= Fragmento =
========================================
Todo esto es palabrería patriótica, aunque a esa clase de palabrería seguramente nunca le falte cierta dosis de razón, porque se inspira siempre en una media verdad: claro que hay asechanzas, enemigos, riesgos. Por eso arrastra a menudo a las masas ansiosas de simplificaciones y de apariencias de verdad.

Un tipo sanguinario y sentimental como tantos otros a lo largo de la historia, con cuánta frecuencia se da esa mezcla y cuán temibles son los sensibleros, con sus emociones particulares a flor de piel y su fiereza con las de los demás.
Hay circunstancias en las que no es posible actuar según la ley ni andar pidiendo permiso para cada iniciativa. Si el enemigo no lo hace, el que conserva los escrúpulos pierde, está condenado. En las guerras es así desde hace siglos. Ese concepto moderno de “crímenes de guerra” es ridículo, es estúpido, porque la guerra consiste sobre todo en crímenes, en todos los frentes y del primer al último día. Así que una de dos: o no se libran, o hay que estar dispuesto a cometer los crímenes que surjan, los que se tercien para alcanzar la victoria, una vez se han empezado.
Nadie sabe nunca si son buenas las causas ajenas, aunque sean las del  propio país… Las causas son sólo de sus representantes, tenlo en cuenta, que siempre son temporales y se desautorizan unos a otros a medida que se van sucediendo.
========================================
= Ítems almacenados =
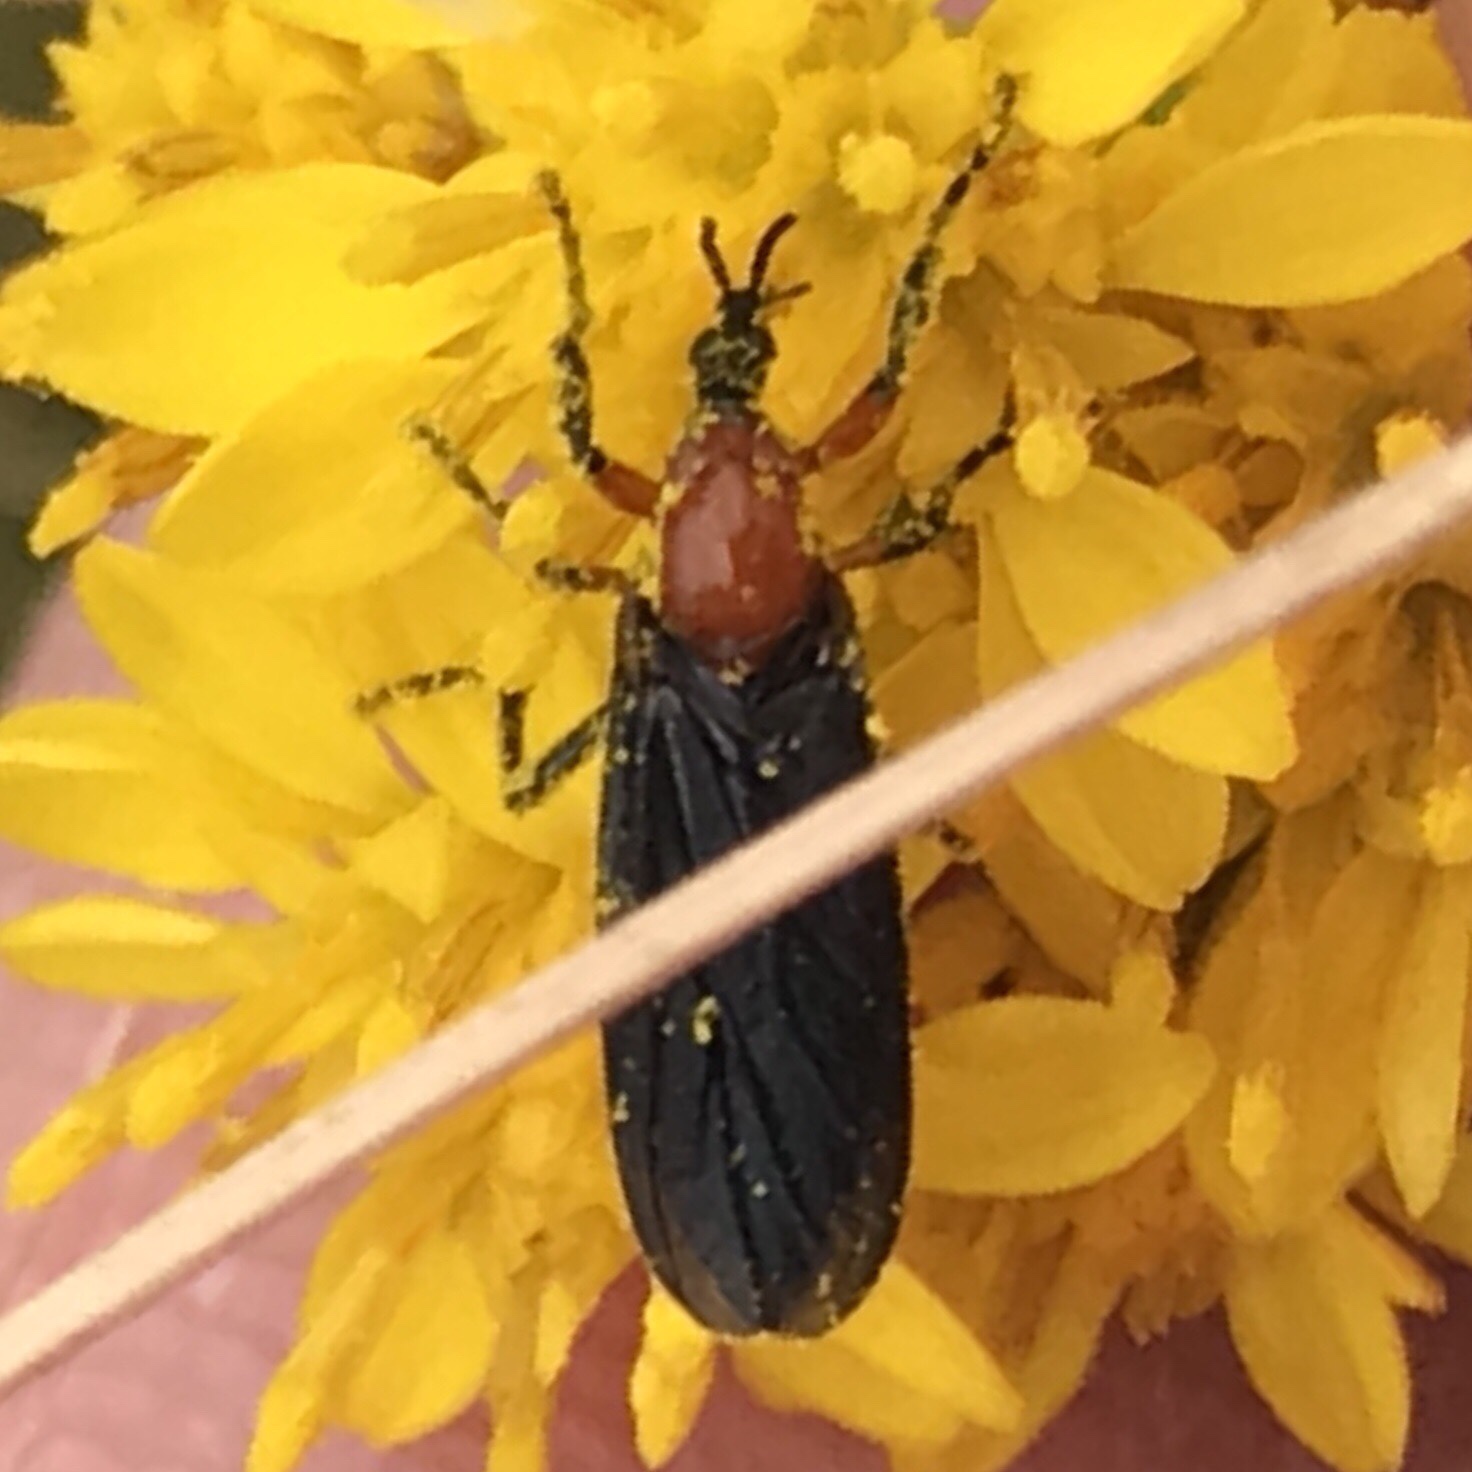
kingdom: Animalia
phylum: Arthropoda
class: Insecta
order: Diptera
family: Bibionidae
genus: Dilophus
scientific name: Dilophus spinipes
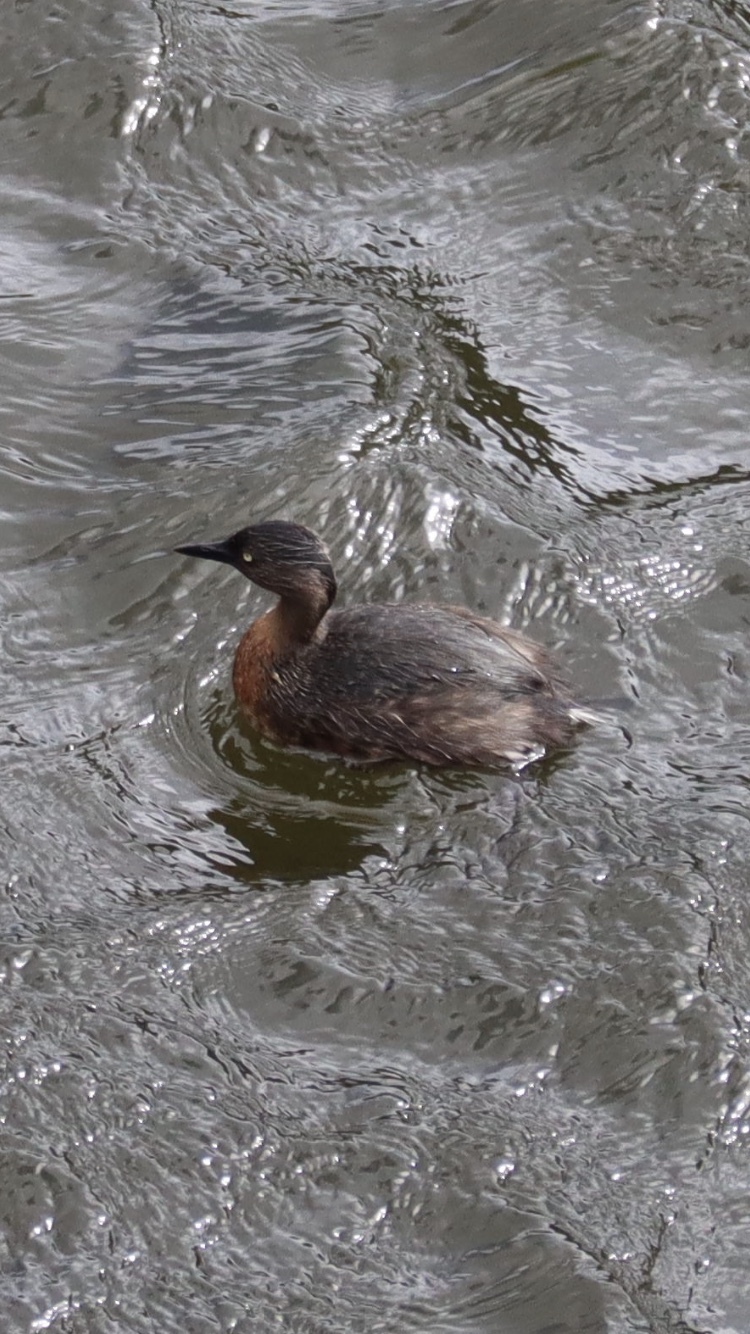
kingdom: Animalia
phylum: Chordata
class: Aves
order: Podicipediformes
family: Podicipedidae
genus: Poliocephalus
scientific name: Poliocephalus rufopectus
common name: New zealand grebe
========================================
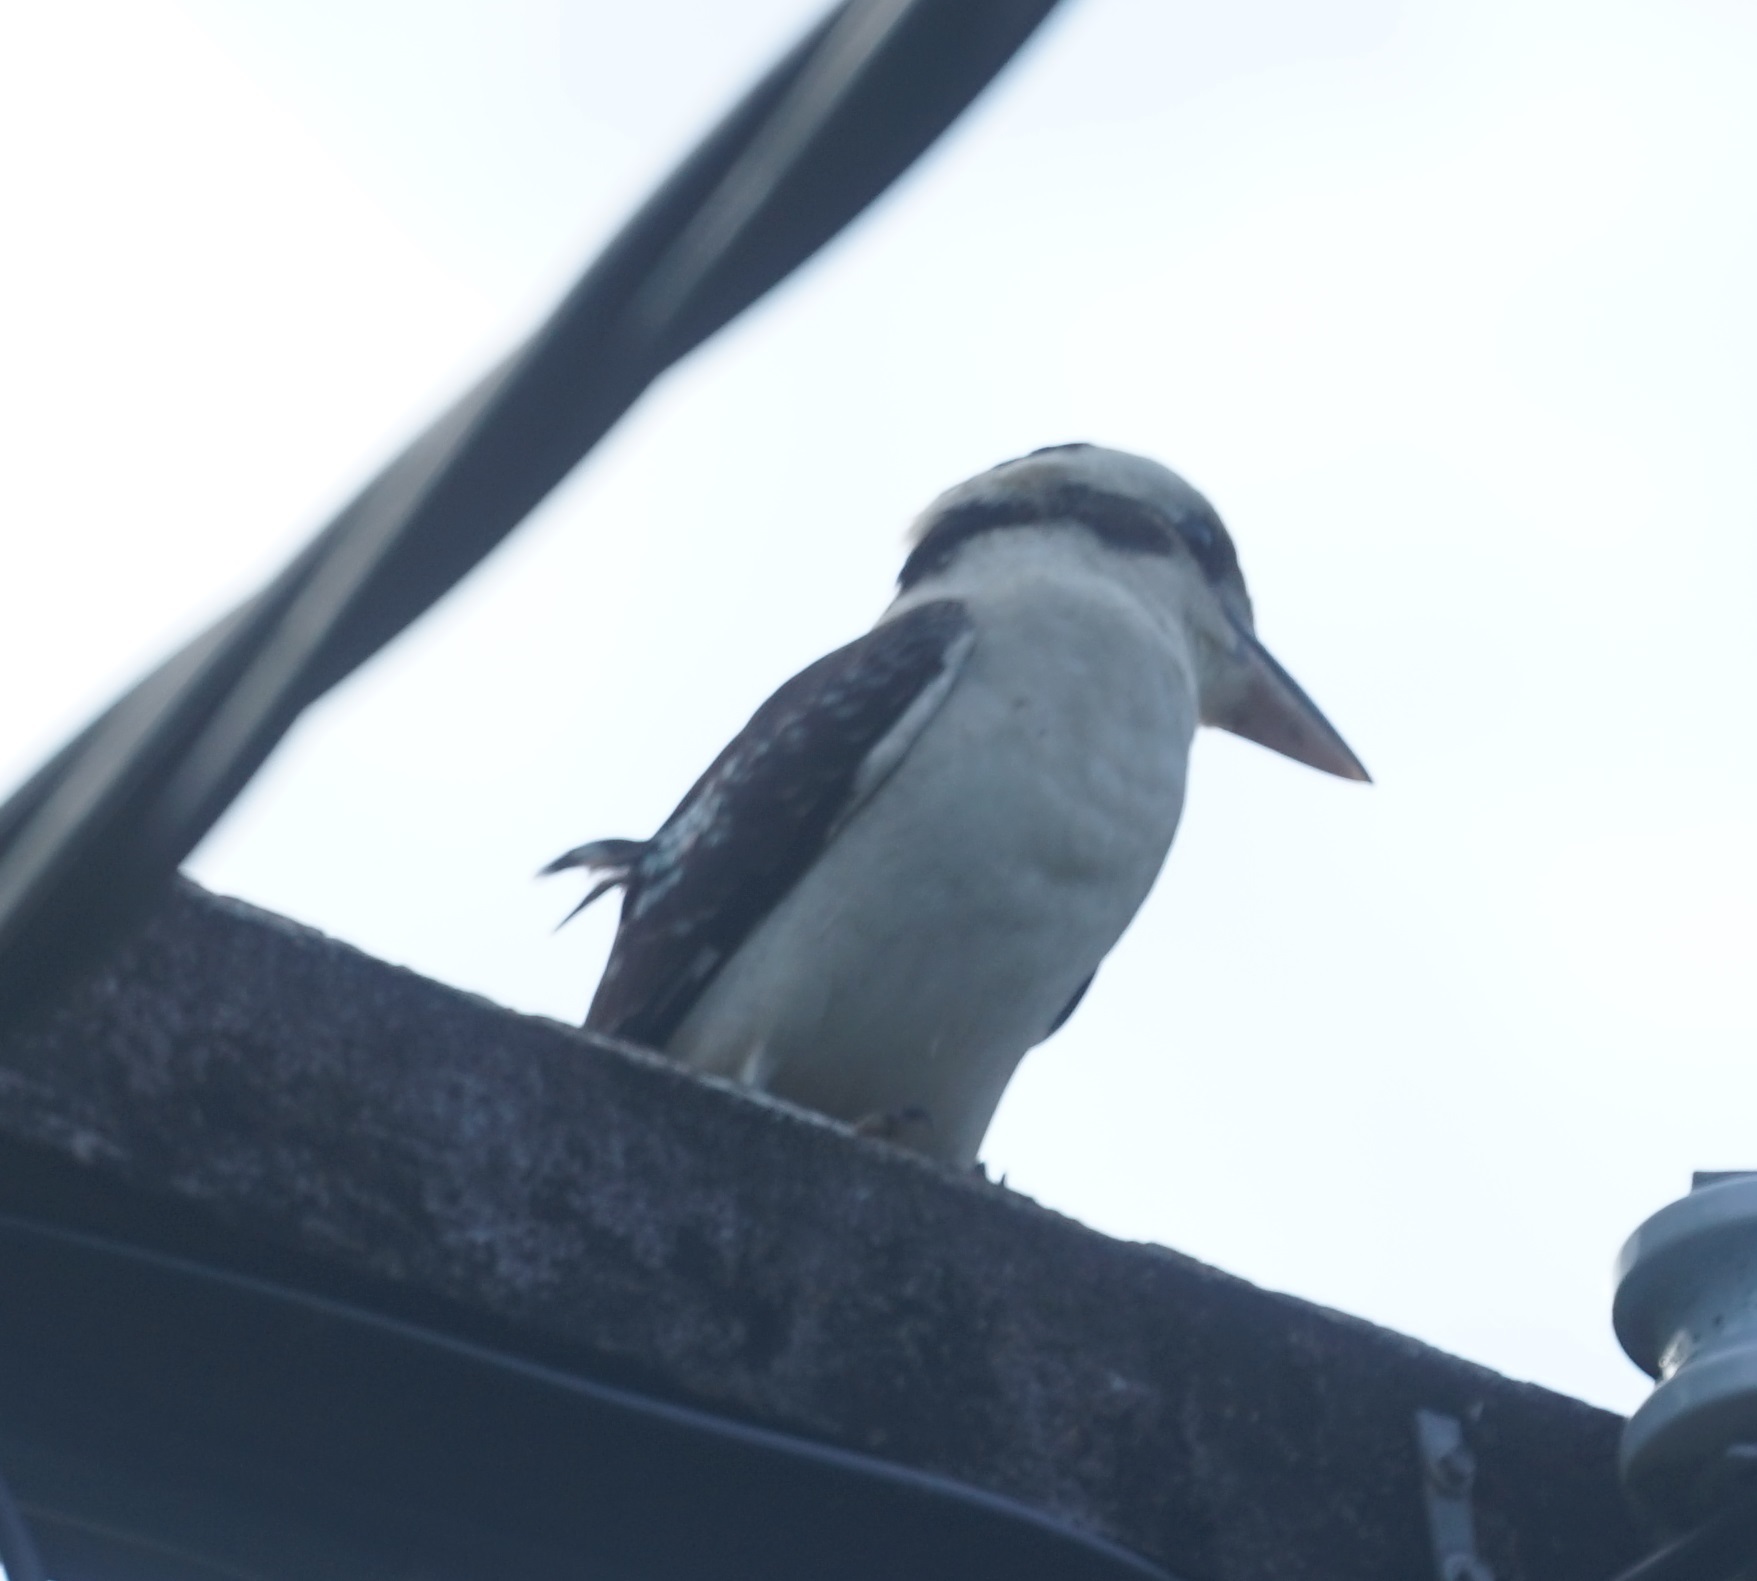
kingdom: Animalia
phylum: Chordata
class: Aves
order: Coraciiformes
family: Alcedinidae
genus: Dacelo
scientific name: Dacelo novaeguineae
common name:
========================================
= Consigna 1 =
Explica por qué, según el fragmento, el concepto moderno de "crímenes de guerra" es ridículo.
= Consigna 2 =
Enumera lo que, según el fragmento, "claro que hay".

= Solución escrita 1 =
Es ridículo porque la guerra consiste sobre todo en crímenes, en todos los frentes y del primer al último día.

= Solución escrita 2 =
Asechanzas, enemigos y riesgos.